The Ship of Theseus is a paradox of change, continuity, and (more broadly) categorisation, and one of it's manifestations is to the physical form of human beings (and other life forms). Perhaps this should have been saved for the River of Heraclitus but of course a paradox identical to the River of Heraclitus was given by CanadysPeak anyway... but rivers are defined as a process, as are life forms, both physically (i.e. apparently) and through our own constant experience (would a fixed consciousness be a consciousness? I think not). My clarification of the River of Heraclitus, that is, that all instants satisfying the condition of the river form the identity of the river, applies also to life forms, and I am trying to set out exactly what that process/identity is for beings that are not directly experienced.
owleye wrote:I think you are leaping too far ahead in the puzzle in your attempt to figure it out. If you are unable to figure out where the problem lies with the Ship, I'm pretty sure you won't be able to figure out the paradox of change and identity of more complex ideas. In particular, should you respond to the question by making it one about processes, I believe you will miss the point of it. This is not to suggest that the idea of a process is not a good idea; it definitely has its place in the discussion -- one taken up in some sense by Whitehead's Process theory -- but I should think it wise to attend to the Ship example, with its planks, before you launch into a discussion of processes.
owleye wrote:From a pedagogical perspective, you could attend to the problem you are facing by having in front of you two opposing positions of the world (reality) that the ancient Greeks devised, one from Heraclitus, the other from Parmenides, that essentially responded to this puzzle by adopting alternative positions. In the case of Heraclitus, using the model of fire, he emphasized that the world is nothing but change, whereas, with Parmenides, the world was an unchanging One. (The consensus today on Heraclitus is more nuanced than this, but for this discussion, this should suffice, and it could warrant your (Canady's) process standpoint. And we may take the Parmenidean picture of reality in such a way that the only things that exist are unchanging things -- i.e. a pluralistic reality, which was later adopted by the Atomists.) Note that given these two positions, as great a philosopher as was Plato, he failed to make any significant progress on it, and his philosophy can be regarded as principally Parmenidean, though instead of it being physical, it was mental, it being more in line with Anaxagoras and his Nous idea.

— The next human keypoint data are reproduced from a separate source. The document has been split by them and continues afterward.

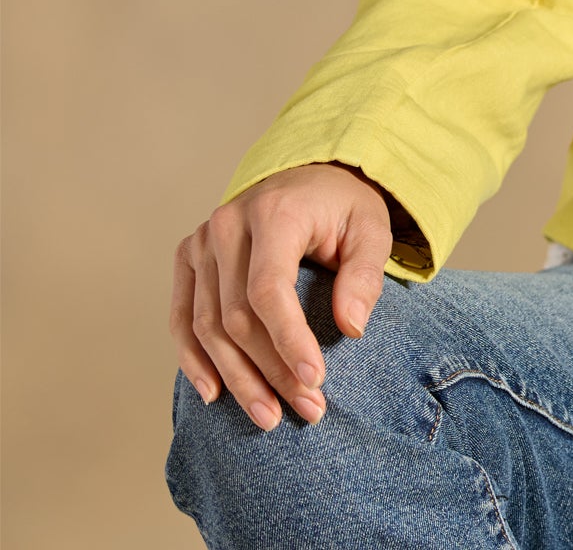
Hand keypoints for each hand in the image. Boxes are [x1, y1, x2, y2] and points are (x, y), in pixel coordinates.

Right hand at [168, 162, 394, 431]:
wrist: (310, 176)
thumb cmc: (344, 207)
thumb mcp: (371, 229)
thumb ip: (365, 275)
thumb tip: (351, 328)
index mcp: (274, 213)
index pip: (269, 290)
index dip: (288, 342)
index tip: (316, 382)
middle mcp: (227, 225)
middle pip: (237, 317)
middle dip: (271, 371)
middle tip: (306, 410)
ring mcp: (201, 241)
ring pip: (207, 327)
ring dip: (237, 378)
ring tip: (269, 416)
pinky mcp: (188, 257)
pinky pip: (181, 318)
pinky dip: (194, 359)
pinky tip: (213, 393)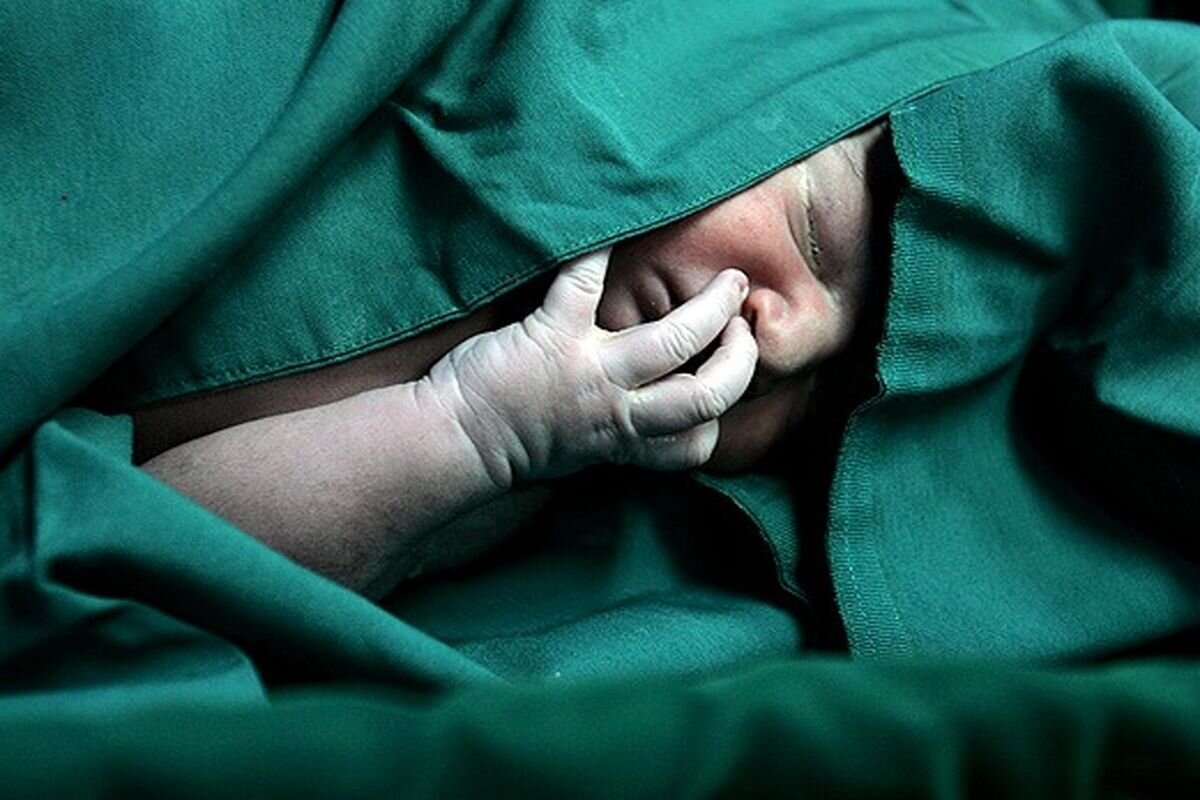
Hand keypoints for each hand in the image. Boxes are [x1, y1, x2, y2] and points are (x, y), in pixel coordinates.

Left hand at [425, 248, 757, 487]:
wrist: (456, 439)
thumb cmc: (517, 443)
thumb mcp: (586, 451)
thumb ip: (627, 433)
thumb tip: (657, 410)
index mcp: (627, 441)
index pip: (699, 442)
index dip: (723, 411)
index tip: (726, 381)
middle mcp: (618, 411)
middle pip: (708, 394)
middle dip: (739, 357)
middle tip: (741, 323)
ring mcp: (589, 371)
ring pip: (674, 341)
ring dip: (711, 306)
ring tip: (728, 280)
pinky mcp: (553, 334)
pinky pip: (586, 279)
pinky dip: (603, 245)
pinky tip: (618, 224)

Aristotle could be said to be the philosopher who came up with the breakthrough. You may have encountered him in your researches.

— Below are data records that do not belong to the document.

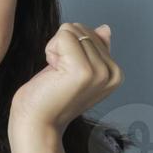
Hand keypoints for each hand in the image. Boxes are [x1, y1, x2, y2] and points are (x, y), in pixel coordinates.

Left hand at [9, 22, 122, 139]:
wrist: (37, 124)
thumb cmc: (50, 98)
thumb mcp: (77, 69)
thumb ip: (94, 50)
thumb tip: (105, 28)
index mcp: (115, 72)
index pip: (91, 32)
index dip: (70, 48)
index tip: (67, 73)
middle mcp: (112, 72)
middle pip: (82, 28)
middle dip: (63, 46)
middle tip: (59, 75)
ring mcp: (100, 72)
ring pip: (72, 30)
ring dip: (56, 49)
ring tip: (56, 75)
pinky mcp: (83, 71)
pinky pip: (63, 35)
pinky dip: (51, 51)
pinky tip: (52, 73)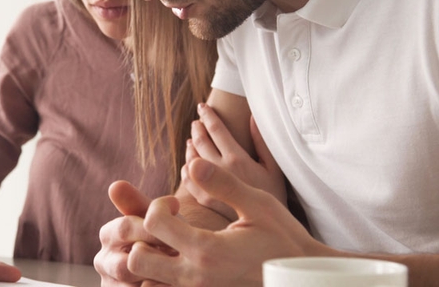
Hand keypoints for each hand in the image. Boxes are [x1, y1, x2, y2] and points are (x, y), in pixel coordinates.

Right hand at [94, 181, 172, 285]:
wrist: (179, 263)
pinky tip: (173, 284)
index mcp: (109, 234)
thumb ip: (140, 203)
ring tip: (181, 274)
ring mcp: (111, 284)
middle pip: (125, 263)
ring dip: (158, 281)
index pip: (125, 228)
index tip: (179, 228)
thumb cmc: (169, 236)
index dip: (154, 228)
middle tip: (181, 258)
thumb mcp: (159, 219)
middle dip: (157, 261)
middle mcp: (103, 261)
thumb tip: (115, 185)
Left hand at [129, 158, 332, 286]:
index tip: (175, 203)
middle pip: (136, 259)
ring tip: (167, 243)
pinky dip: (158, 277)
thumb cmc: (282, 238)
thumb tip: (193, 163)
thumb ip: (223, 184)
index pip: (153, 222)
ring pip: (145, 281)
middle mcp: (195, 278)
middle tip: (163, 225)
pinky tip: (176, 260)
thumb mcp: (258, 204)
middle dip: (141, 237)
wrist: (302, 278)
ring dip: (148, 258)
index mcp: (206, 251)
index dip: (158, 205)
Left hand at [183, 103, 287, 220]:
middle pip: (200, 142)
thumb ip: (261, 142)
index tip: (202, 107)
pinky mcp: (205, 201)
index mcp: (237, 159)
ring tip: (192, 139)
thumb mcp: (273, 168)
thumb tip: (252, 118)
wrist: (269, 230)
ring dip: (191, 145)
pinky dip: (186, 168)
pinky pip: (188, 180)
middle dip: (197, 128)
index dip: (208, 115)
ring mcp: (210, 187)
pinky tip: (188, 164)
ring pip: (191, 159)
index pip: (216, 130)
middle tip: (196, 122)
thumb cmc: (276, 197)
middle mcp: (220, 171)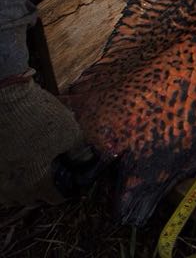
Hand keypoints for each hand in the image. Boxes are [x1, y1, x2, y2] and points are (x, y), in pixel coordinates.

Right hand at [0, 74, 87, 206]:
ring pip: (13, 193)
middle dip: (45, 186)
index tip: (72, 178)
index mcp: (36, 184)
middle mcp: (12, 190)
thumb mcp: (68, 130)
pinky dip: (8, 176)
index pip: (56, 198)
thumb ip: (80, 151)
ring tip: (33, 166)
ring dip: (24, 184)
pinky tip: (16, 161)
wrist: (2, 98)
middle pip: (33, 197)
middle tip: (53, 169)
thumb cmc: (37, 117)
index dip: (68, 189)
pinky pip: (0, 181)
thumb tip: (87, 161)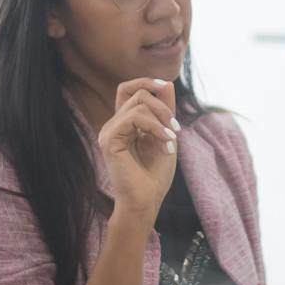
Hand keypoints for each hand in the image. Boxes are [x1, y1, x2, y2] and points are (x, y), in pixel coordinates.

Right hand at [100, 77, 180, 222]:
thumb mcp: (166, 136)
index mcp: (124, 124)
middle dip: (163, 105)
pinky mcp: (109, 140)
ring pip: (138, 103)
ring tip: (172, 139)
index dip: (146, 82)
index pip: (128, 89)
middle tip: (176, 129)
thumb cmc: (154, 176)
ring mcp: (109, 131)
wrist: (145, 202)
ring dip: (162, 117)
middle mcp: (114, 125)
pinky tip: (165, 143)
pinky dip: (155, 126)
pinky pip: (134, 117)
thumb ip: (165, 112)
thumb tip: (167, 83)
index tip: (166, 86)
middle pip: (137, 93)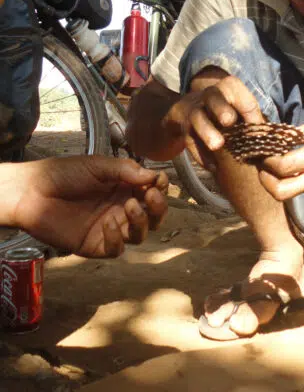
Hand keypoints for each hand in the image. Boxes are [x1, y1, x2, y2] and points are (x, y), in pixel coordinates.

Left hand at [5, 156, 167, 257]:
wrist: (32, 191)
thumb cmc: (63, 174)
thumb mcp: (97, 165)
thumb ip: (125, 170)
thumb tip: (153, 175)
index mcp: (124, 187)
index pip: (152, 191)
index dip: (160, 187)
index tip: (159, 180)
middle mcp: (121, 208)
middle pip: (153, 215)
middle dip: (158, 207)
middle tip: (151, 195)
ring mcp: (111, 228)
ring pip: (139, 234)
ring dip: (141, 221)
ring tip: (129, 206)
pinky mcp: (96, 245)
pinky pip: (117, 249)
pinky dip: (117, 238)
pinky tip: (107, 223)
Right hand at [166, 74, 263, 166]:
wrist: (190, 109)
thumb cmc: (225, 110)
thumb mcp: (239, 107)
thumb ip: (252, 119)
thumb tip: (265, 139)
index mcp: (228, 87)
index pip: (237, 90)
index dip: (248, 109)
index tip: (258, 128)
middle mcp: (209, 95)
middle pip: (213, 97)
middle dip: (220, 108)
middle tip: (229, 121)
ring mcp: (193, 110)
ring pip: (197, 117)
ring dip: (207, 131)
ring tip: (217, 145)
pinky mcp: (184, 128)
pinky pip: (189, 140)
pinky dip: (200, 154)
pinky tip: (212, 166)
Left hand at [259, 113, 303, 200]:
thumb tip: (283, 134)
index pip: (283, 166)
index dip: (267, 161)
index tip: (263, 150)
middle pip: (280, 192)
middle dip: (265, 180)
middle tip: (262, 166)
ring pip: (288, 192)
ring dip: (276, 180)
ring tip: (273, 164)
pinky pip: (301, 188)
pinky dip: (291, 179)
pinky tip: (293, 166)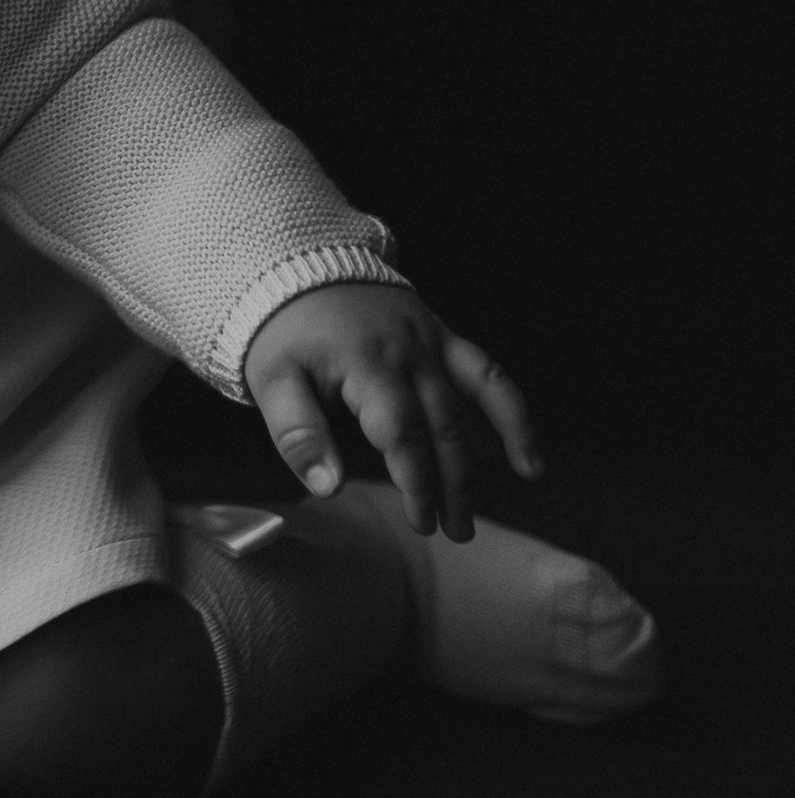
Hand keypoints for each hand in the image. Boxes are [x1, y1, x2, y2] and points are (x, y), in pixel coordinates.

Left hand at [243, 280, 542, 539]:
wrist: (296, 266)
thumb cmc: (284, 333)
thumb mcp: (272, 381)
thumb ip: (298, 434)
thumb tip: (328, 488)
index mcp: (365, 363)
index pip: (402, 433)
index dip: (417, 481)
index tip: (422, 522)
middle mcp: (408, 350)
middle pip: (445, 425)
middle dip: (455, 483)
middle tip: (456, 531)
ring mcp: (432, 340)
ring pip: (478, 398)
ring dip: (495, 450)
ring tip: (511, 490)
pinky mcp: (443, 335)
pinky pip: (488, 373)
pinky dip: (512, 411)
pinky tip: (526, 455)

owleye wrote:Notwithstanding, your representation of the area of the problem still holds. The paradox, however, seems to elude you. Heraclitus would argue that ships don't exist at all, any reason for thinking they do would be merely because of the way our mind works, whereas for Parmenides, or his followers, if the ship did exist, it wouldn't change at all. Any change would be an illusion. You might recall Zeno's paradoxes. Despite that these philosophers had great influence in the market place of ideas, there is something unsatisfactory about each of their attempts to solve the problem. How can the ship exist, change and be the same ship? That's the question you should be responding to.

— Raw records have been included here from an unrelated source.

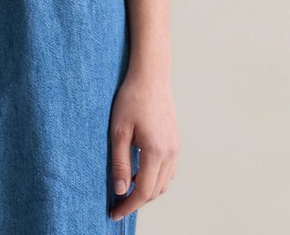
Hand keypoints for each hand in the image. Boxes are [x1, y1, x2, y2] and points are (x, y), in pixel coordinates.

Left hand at [108, 67, 179, 222]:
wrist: (151, 76)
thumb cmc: (132, 99)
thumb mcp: (119, 131)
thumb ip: (120, 163)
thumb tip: (121, 190)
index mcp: (156, 152)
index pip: (144, 191)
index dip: (129, 206)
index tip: (114, 213)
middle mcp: (170, 153)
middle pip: (155, 191)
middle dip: (137, 201)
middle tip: (117, 203)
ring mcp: (175, 148)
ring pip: (164, 183)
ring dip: (147, 190)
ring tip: (127, 187)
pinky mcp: (175, 142)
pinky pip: (168, 171)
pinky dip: (155, 178)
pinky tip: (140, 172)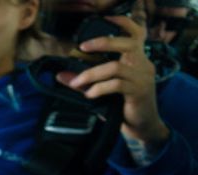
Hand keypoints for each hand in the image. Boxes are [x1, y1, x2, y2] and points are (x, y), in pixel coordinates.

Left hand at [57, 0, 169, 145]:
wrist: (142, 126)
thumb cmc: (123, 105)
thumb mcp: (104, 90)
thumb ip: (85, 81)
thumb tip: (61, 76)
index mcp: (137, 59)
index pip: (136, 34)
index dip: (123, 24)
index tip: (105, 20)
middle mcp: (143, 64)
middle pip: (128, 44)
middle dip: (103, 43)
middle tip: (83, 47)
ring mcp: (143, 77)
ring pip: (116, 67)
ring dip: (92, 74)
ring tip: (77, 83)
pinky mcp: (139, 91)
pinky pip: (117, 85)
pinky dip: (100, 88)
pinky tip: (90, 94)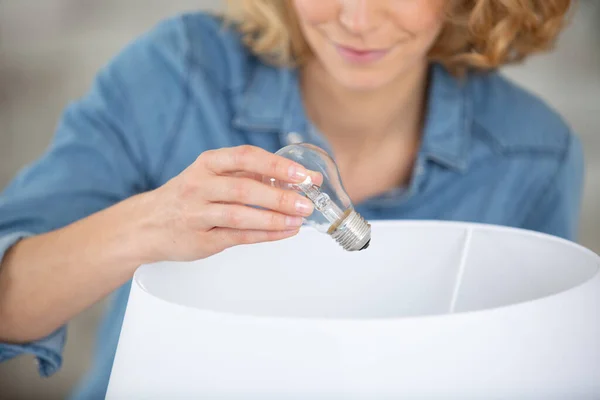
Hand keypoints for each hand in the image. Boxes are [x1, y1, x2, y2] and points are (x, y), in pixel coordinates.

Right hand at [136, 145, 318, 262]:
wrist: (148, 224)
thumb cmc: (188, 197)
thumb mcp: (212, 176)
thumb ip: (249, 174)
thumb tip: (297, 177)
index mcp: (207, 164)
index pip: (245, 157)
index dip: (275, 165)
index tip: (301, 174)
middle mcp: (199, 186)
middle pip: (244, 189)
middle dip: (279, 196)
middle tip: (306, 203)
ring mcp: (198, 214)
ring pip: (240, 215)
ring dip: (274, 218)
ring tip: (299, 220)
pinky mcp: (201, 239)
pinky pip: (238, 236)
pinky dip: (265, 234)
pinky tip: (285, 232)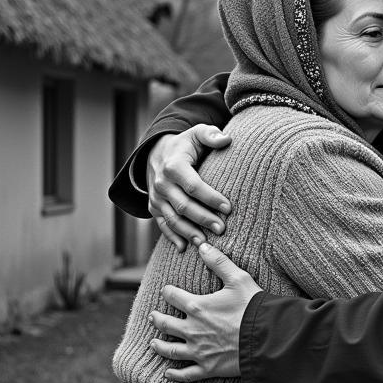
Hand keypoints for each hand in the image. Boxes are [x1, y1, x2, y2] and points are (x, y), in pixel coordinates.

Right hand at [148, 125, 231, 250]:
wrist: (156, 152)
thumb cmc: (185, 145)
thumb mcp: (196, 134)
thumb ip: (211, 134)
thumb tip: (227, 140)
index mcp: (174, 166)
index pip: (193, 186)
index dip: (211, 198)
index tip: (228, 208)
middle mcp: (161, 183)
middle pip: (183, 206)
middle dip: (203, 219)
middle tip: (222, 229)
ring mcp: (156, 197)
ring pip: (172, 219)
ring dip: (189, 233)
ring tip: (206, 244)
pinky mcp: (153, 207)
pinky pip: (162, 225)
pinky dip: (172, 237)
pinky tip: (184, 248)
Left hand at [149, 242, 261, 381]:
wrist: (268, 338)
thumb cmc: (254, 307)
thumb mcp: (238, 279)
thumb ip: (219, 262)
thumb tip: (202, 246)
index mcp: (197, 307)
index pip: (173, 296)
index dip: (168, 292)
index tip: (167, 291)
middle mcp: (192, 330)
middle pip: (165, 324)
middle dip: (157, 319)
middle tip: (152, 317)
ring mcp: (198, 351)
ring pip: (170, 350)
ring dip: (160, 345)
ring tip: (154, 342)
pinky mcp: (208, 368)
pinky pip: (186, 374)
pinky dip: (175, 375)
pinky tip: (168, 374)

I am told: "Consider the point in time at which just one or two planks from Theseus' original ship have been replaced. At this stage it seems natural to regard the repaired ship as the original. But then consider a later point, by which time the Athenians have made so many repairs that none of the original material remains. Can we still regard the repaired ship as the same vessel? If we answer yes, we have a problem. Although the ship has changed gradually and incrementally, it has, nonetheless, changed totally.